[What to work on]: Write out every line of text in the listing below exactly as it appears, keeping the original order, and leave the pictures out of your answer.

....

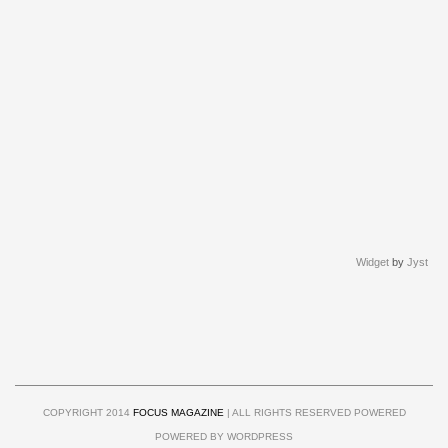
Widget
by
Jyst
COPYRIGHT 2014
FOCUS MAGAZINE
| ALL RIGHTS RESERVED POWERED
POWERED BY WORDPRESS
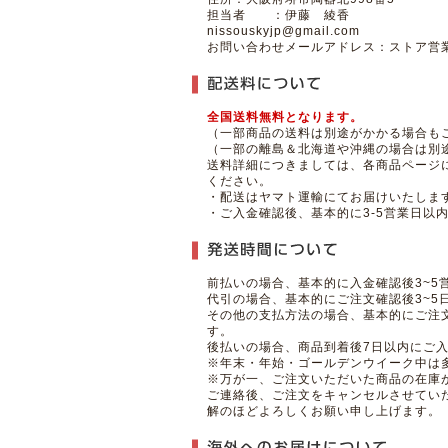
担当者 ：伊藤 綾香
nissouskyjp@gmail.com
お問い合わせメールアドレス：ストア営業
全国送料無料となります。
（一部商品の送料は別途がかかる場合もご
（一部の離島＆北海道や沖縄の場合は別
送料詳細につきましては、各商品ページ
ください。
・配送はヤマト運輸にてお届けいたしま
・ご入金確認後、基本的に3-5営業日以
前払いの場合、基本的に入金確認後3~5
代引の場合、基本的にご注文確認後3~5
その他の支払方法の場合、基本的にご注文
す。
後払いの場合、商品到着後7日以内にご
※年末・年始・ゴールデンウイーク中は
※万が一、ご注文いただいた商品の在庫
ご連絡後、ご注文をキャンセルさせてい
解のほどよろしくお願い申し上げます。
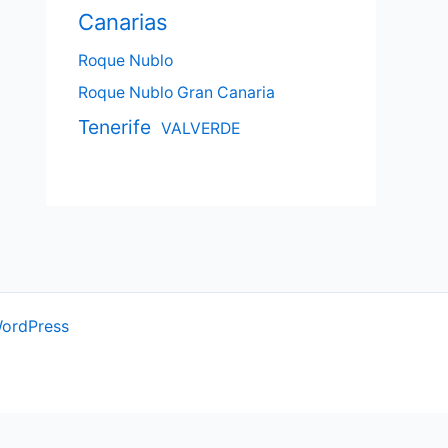
Canarias
Roque Nublo
Roque Nublo Gran Canaria
Tenerife
VALVERDE
WordPress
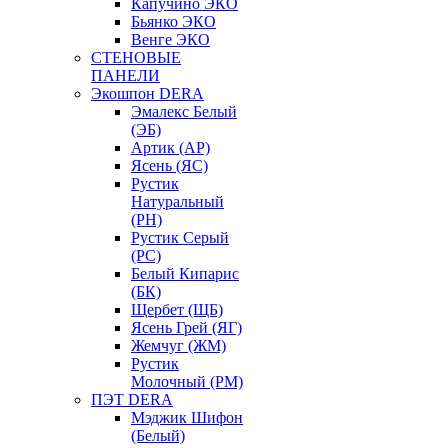
Капучино ЭКО
Бьянко ЭКО
Венге ЭКО
СТЕНОВЫЕ
ПАНЕЛИ
Экошпон DERA
Эмалекс Белый
(ЭБ)
Артик (АР)
Ясень (ЯС)
Рустик
Натуральный
(РН)
Рустик Серый
(РС)
Белый Кипарис
(БК)
Щербет (ЩБ)
Ясень Грей (ЯГ)
Жемчуг (ЖМ)
Рустик
Молочный (РМ)
ПЭТ DERA
Мэджик Шифон
(Белый)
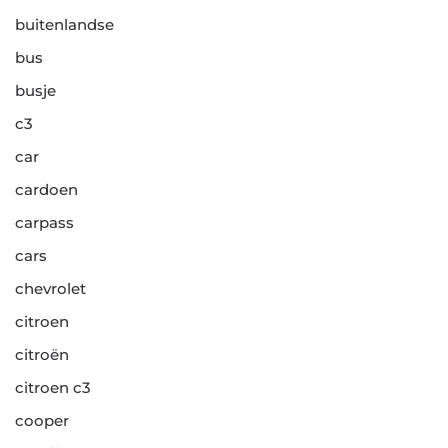
buitenlandse
bus
busje
c3
car
cardoen
carpass
cars
chevrolet
citroen
citroën
citroen c3
cooper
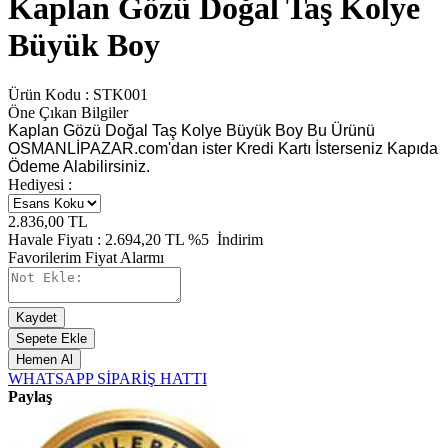
Kaplan Gözü Doğal Taş Kolye
Büyük Boy
Ürün Kodu :
STK001
Öne Çıkan Bilgiler
Kaplan Gözü Doğal Taş Kolye Büyük Boy Bu Ürünü
OSMANLİPAZAR.com'dan ister Kredi Kartı İsterseniz Kapıda
Ödeme Alabilirsiniz.
Hediyesi :
2.836,00
TL
Havale Fiyatı :
2.694,20
TL
%5
İndirim
Favorilerim
Fiyat Alarmı
Kaydet
Sepete Ekle
Hemen Al
WHATSAPP SİPARİŞ HATTI
Paylaş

....

[Written answer]:
Widget
by
Jyst
COPYRIGHT 2014
FOCUS MAGAZINE
| ALL RIGHTS RESERVED POWERED
POWERED BY WORDPRESS
担当者 ：伊藤 綾香
nissouskyjp@gmail.com
お問い合わせメールアドレス：ストア営業
全国送料無料となります。
（一部商品の送料は別途がかかる場合もご
（一部の離島＆北海道や沖縄の場合は別
送料詳細につきましては、各商品ページ
ください。
・配送はヤマト運輸にてお届けいたしま
・ご入金確認後、基本的に3-5営業日以
前払いの場合、基本的に入金確認後3~5
代引の場合、基本的にご注文確認後3~5
その他の支払方法の場合、基本的にご注文
す。
後払いの場合、商品到着後7日以内にご
※年末・年始・ゴールデンウイーク中は
※万が一、ご注文いただいた商品の在庫
ご連絡後、ご注文をキャンセルさせてい
解のほどよろしくお願い申し上げます。
Canarias
Roque Nublo
Roque Nublo Gran Canaria
Tenerife
VALVERDE
WordPress
Капучино ЭКО
Бьянко ЭКО
Венге ЭКО
СТЕНОВЫЕ
ПАНЕЛИ
Экошпон DERA
Эмалекс Белый
(ЭБ)
Артик (АР)
Ясень (ЯС)
Рустик
Натуральный
(РН)
Рустик Серый
(РС)
Белый Кипарис
(БК)
Щербет (ЩБ)
Ясень Грей (ЯГ)
Жемчуг (ЖМ)
Рустик
Молочный (РМ)
ПЭТ DERA
Мэджик Шифон
(Белый)
buitenlandse
bus
busje
c3
car
cardoen
carpass
cars
chevrolet
citroen
citroën
citroen c3
cooper
Kaplan Gözü Doğal Taş Kolye
Büyük Boy
Ürün Kodu :
STK001
Öne Çıkan Bilgiler
Kaplan Gözü Doğal Taş Kolye Büyük Boy Bu Ürünü
OSMANLİPAZAR.com'dan ister Kredi Kartı İsterseniz Kapıda
Ödeme Alabilirsiniz.
Hediyesi :
2.836,00
TL
Havale Fiyatı :
2.694,20
TL
%5
İndirim
Favorilerim
Fiyat Alarmı
Kaydet
Sepete Ekle
Hemen Al
WHATSAPP SİPARİŞ HATTI
Paylaş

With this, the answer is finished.